On a recent jaunt to France, I came back with what I think may be Saeco coffee grinder, dated around 1985.

Thought I'd strip it down to give it a good clean, and was thinking of changing the burrs.

I've measured and they are 43mm diameter outside and around 25mm inside diameter.

Any ideas where I could source a set?

Cheers

w


----------



## Jumbo Ratty (Jan 12, 2015)

Have you got a model number for it?

Do they look like these

https://www.cerinicoffee.com/grinder-burr-set-steel-flat-saeco/


----------



## wilse (Nov 14, 2013)

Cheers Ratty

Yes they do look like that.

I will remove today and double check to see if there are any markings.
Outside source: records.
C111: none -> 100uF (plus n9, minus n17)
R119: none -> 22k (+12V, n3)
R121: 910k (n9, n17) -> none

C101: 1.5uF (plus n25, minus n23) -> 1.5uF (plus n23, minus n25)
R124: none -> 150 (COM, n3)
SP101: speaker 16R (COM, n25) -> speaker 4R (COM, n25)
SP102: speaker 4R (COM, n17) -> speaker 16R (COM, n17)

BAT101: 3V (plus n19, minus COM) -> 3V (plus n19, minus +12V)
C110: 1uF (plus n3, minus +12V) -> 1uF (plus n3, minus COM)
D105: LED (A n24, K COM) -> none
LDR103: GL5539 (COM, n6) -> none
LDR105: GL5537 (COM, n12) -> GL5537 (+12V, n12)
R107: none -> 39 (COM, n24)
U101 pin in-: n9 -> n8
To be fair, they seem in good condition.

The grinder has no markings on it, inside there is only a date, in Italian.

It looks well made, for something so small, cast alloy and brass burr carrier.

Will post a pic.


----------



## Jumbo Ratty (Jan 12, 2015)

Ah, you mention the brass burr carrier, thats mention in conjunction with where i traced the link above.

heres another link with precise measurements. Doesnt look cheap to replace though

http://coffeemachineparts.co.nz/component/hikashop/product/1081-saeco-sg-200-e-grinder-burrs


----------



## espressotechno (Apr 11, 2011)

I can supply them, to order...will take 1-2 weeks or so. They're for a Saeco & measure 43x25.1mm LH. Delivered price would be £19.00.


----------



## wilse (Nov 14, 2013)

Thanks ET

Will get back to you, once I've had a full strip down and clean up.


----------